ぼくはいま、ある「クセ」を注意深くみています。ぼくのだけじゃないですよ、みんなのもです。おそらく、ほぼみんながもってる「クセ」です。もし、大人なのにもっていない人がいたら、その人はたぶん意識してその「クセ」を隠していると思います。

なんだか話が大げさになってきちゃいましたけど、その「クセ」っていうのはなにかというと、「答えをいいたくなる」ことです。「おれ、それ、知ってるぞ」と、ついつい云いたくなる。別に、わるいことじゃないんですよ。ただ、気になって、観察してるんです。

「あ、そのくつ××××だよね。」
「その時計は××××ですか、いいですね。」
「他には××××って方法もありますね。」
「××××は、××××ともいうんですよ。」

いや、ほんとに、いいんですよ。ただ、最近じぶんにね、ちょっと言いきかせてるんです。

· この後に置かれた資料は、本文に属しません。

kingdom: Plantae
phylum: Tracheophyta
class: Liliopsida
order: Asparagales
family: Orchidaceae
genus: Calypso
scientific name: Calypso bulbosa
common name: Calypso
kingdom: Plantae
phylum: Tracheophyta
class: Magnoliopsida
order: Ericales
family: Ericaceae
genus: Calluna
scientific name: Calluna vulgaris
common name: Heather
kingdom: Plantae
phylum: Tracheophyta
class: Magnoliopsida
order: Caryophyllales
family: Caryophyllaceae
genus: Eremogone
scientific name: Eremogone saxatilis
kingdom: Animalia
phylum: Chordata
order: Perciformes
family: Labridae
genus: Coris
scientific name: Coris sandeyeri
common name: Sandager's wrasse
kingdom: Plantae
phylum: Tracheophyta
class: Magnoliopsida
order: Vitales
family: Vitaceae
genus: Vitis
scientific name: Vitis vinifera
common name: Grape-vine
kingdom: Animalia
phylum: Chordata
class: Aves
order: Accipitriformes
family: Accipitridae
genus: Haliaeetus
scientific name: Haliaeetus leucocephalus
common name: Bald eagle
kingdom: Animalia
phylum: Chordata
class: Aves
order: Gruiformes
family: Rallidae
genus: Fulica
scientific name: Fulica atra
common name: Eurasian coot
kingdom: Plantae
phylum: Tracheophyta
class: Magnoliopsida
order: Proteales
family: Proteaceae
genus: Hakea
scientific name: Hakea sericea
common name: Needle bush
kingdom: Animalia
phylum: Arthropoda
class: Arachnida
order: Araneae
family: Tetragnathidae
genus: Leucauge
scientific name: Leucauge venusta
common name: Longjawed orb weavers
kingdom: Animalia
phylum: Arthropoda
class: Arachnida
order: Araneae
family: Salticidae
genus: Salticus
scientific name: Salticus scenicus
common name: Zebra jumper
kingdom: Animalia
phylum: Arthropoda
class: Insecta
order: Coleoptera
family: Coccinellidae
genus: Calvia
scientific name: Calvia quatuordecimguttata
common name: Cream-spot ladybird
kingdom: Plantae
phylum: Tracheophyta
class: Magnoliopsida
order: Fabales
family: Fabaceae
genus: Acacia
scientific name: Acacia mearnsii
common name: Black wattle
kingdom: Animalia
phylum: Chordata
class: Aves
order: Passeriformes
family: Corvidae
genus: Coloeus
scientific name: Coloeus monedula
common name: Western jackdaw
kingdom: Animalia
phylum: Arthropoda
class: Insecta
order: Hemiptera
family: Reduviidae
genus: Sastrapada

いまおれが云いたいその答えは、相手が聞きたい話なのか、と。

ふだんの会話でも、ツイッターでも、「頭をよさそうにみせる競争」みたいなところがある気がします。ぼくもけっこう、そういうフシがあるので、それはほんとに気をつけないとなぁと反省しています。いま冷静に考えてみると、頭がよさそうに見えて、「いいこと」って、実はそんなに多くないと思うんです。それよりも、一緒にいておもしろかったり、こころがやわらかくなったり、ユーモアがあったりする方が、また声がかかる人なんじゃないかなぁ。

「知ってます」ということの証拠に、「答え」をいうことはあるのでしょうが、必要以上に、求められている以上に、「答え」を知っていることについて一生懸命にならなくても、いいんじゃないと思います。聞かれれば、答えればいいだけで、さ。